Iterative Viterbi decoding is an algorithm that spots the subsequence S of an observation O = {o_{1}, ..., o_{n}} having the highest average probability (i.e., probability scaled by the length of S) of being generated by a given hidden Markov model M with m states. The algorithm uses a modified Viterbi algorithm as an internal step.

The scaled probability measure was first proposed by John S. Bridle. An early algorithm to solve this problem, sliding window, was proposed by Jay G. Wilpon et al., 1989, with constant cost T = mn^{2}/2.
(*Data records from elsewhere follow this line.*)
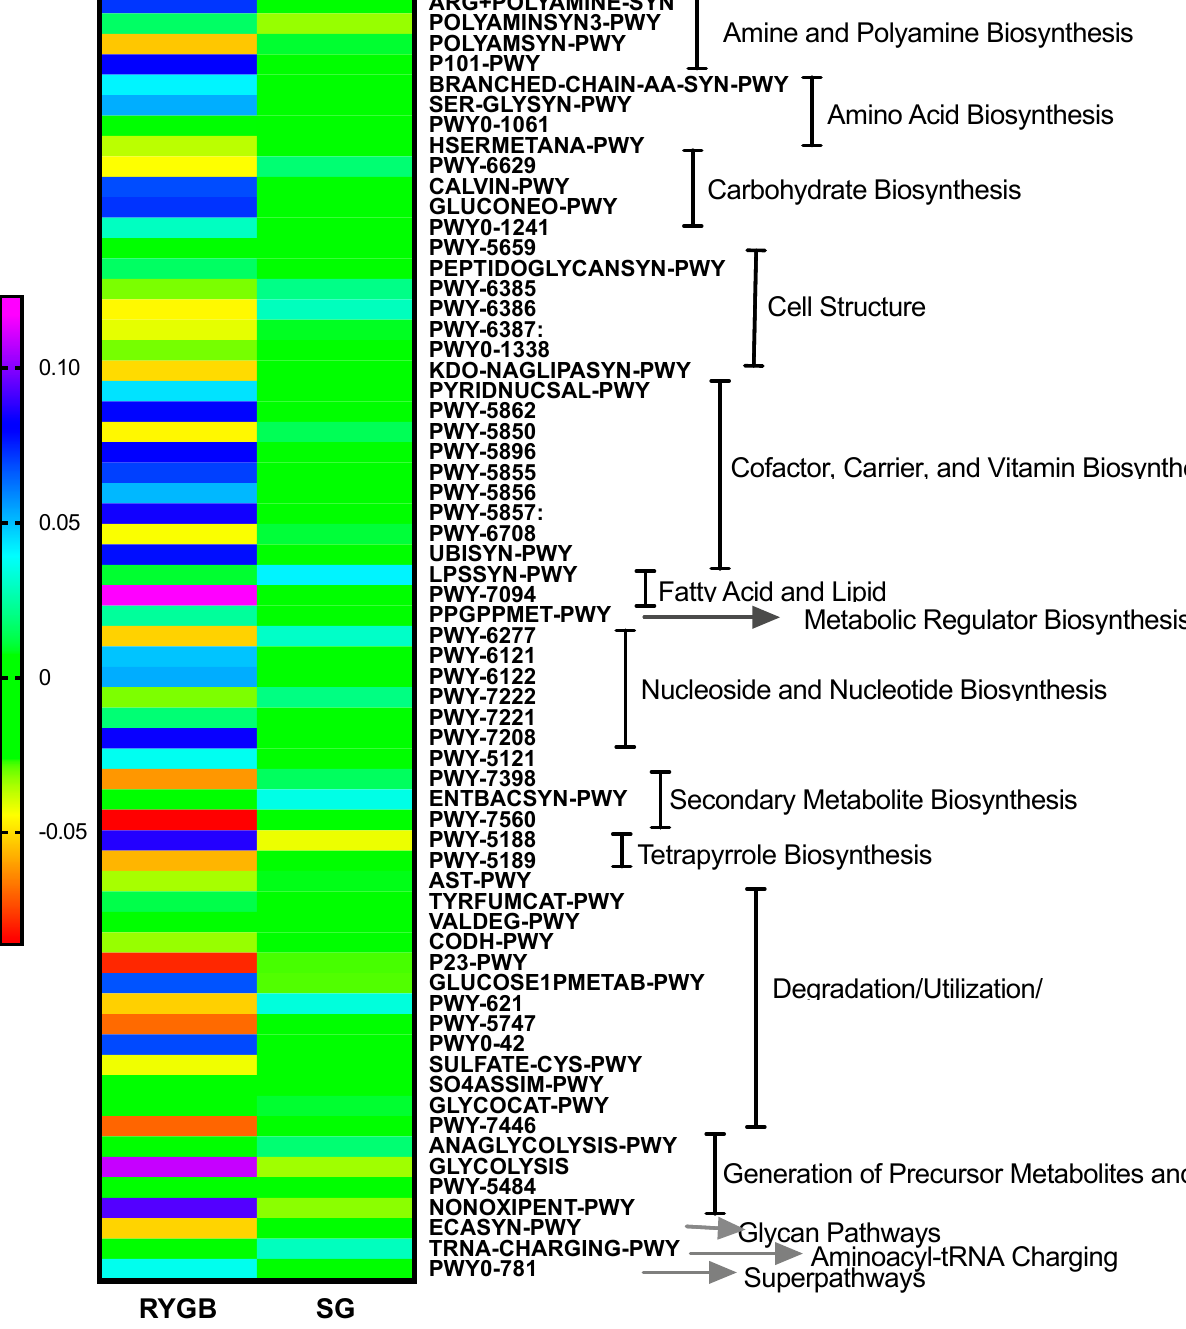
Figure 4. Heatmap of the changes in the metabolic pathways inferred by a Picrust analysis of the 16S rRNA sequences. Metacyc pathways of interest are depicted, as well as their super-classes of entity. Additional information about each pathway-ID can be found in the Supplementary Table S1 in Supplementary Material.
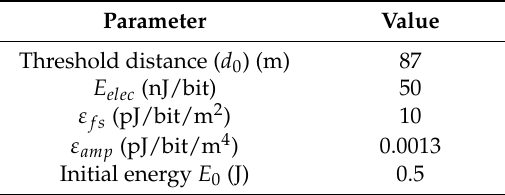
Table 1. Parameters of the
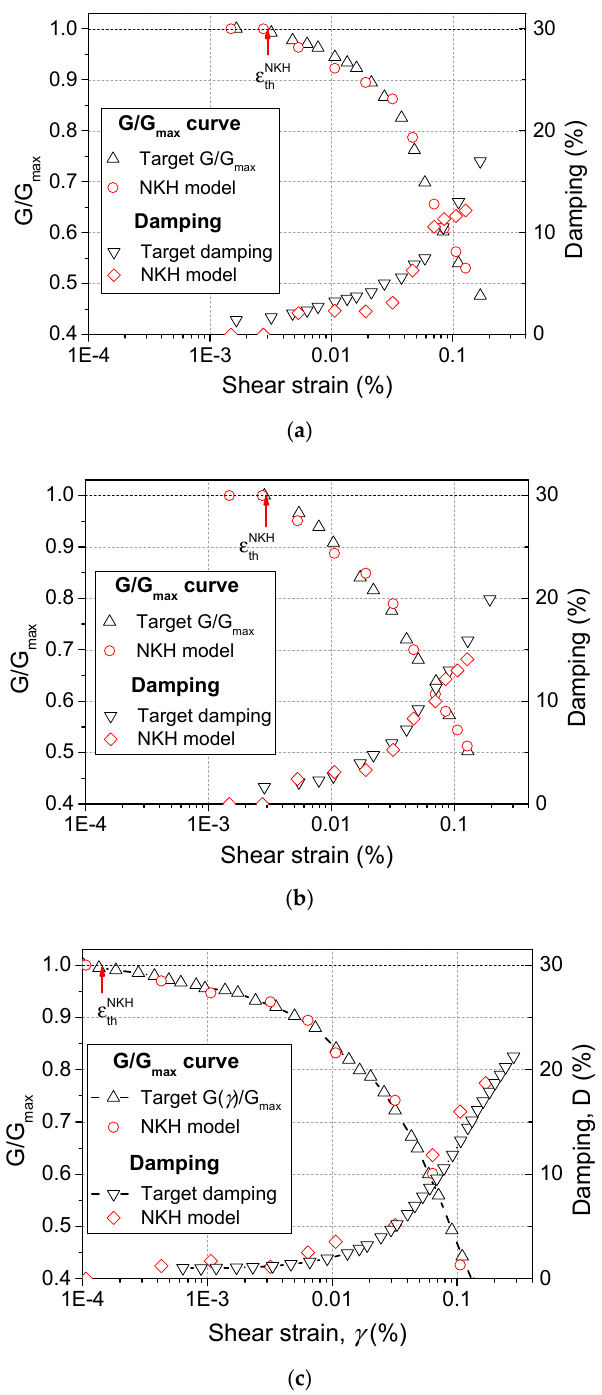
Figure 4. G/Gmax and damping curves in the NKH model for ( a ) silica sand, ( b ) mixture soil, and ( c ) Toyoura sand. ( c ) Toyoura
A faster algorithm consists of an iteration of calls to the Viterbi algorithm, reestimating a filler score until convergence.

== The algorithm ==

A basic (non-optimized) version, finding the sequence s with the smallest normalized distance from some subsequence of t is:

// input is placed in observation s[1..n], template t[1..m],
// and distance matrix d[1..n,1..m]
// remaining elements in matrices are solely for internal computations
(int, int, int) AverageSubmatchDistance(char s[0..(n+1)], char t[0..(m+1)], int d[1..n,0..(m+1)]) {
    // score, subsequence start, subsequence end
    declare int e, B, E
    t'[0] := t'[m+1] := s'[0] := s'[n+1] := 'e'

    e := random()
    do
        e' := e
	for i := 1 to n	do	d'[i,0] := d'[i,m+1] := e
	(e, B, E) := ViterbiDistance(s', t', d')
        e := e/(E-B+1)
    until (e == e')

    return (e, B, E)
}

The ViterbiDistance() procedure returns the tuple (e, B, E), i.e., the Viterbi score "e" for the match of t and the selected entry (B) and exit (E) points from it. "B" and "E" have to be recorded using a simple modification to Viterbi.

A modification that can be applied to CYK tables, proposed by Antoine Rozenknop, consists in subtracting e from all elements of the initial matrix d.